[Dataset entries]
>>>>>

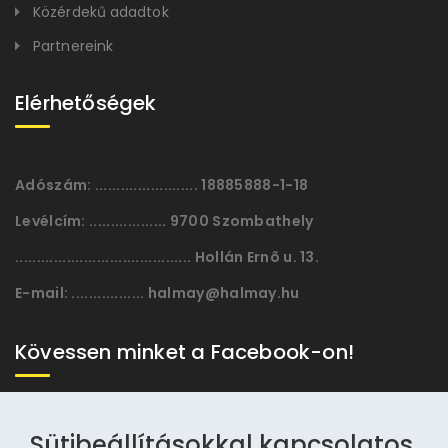
Közérdekű adadtok
Partnereink
Elérhetőségek
Adószám:
........................ 18885888-1-18
Levélcím:
.................. 9700 Szombathely
......................................... Hollán Ernõ u. 13.
E-mail:
................. halmay@halmay.hu
Kövessen minket a Facebook-on!
Sütibeállításokkal kapcsolatos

<<<<<

→ Task description
Convert every line of text in the data above into a Markdown table with the columns "No." and "Line," numbering the rows in order and skipping blank lines. Leave the pictures out of the table.

→ Output for this exercise
| No. | Line |
|---|---|
| 1 | Közérdekű adadtok |
| 2 | Partnereink |
| 3 | Elérhetőségek |
| 4 | Adószám: |
| 5 | ........................ 18885888-1-18 |
| 6 | Levélcím: |
| 7 | .................. 9700 Szombathely |
| 8 | ......................................... Hollán Ernõ u. 13. |
| 9 | E-mail: |
| 10 | ................. halmay@halmay.hu |
| 11 | Kövessen minket a Facebook-on! |
| 12 | Sütibeállításokkal kapcsolatos |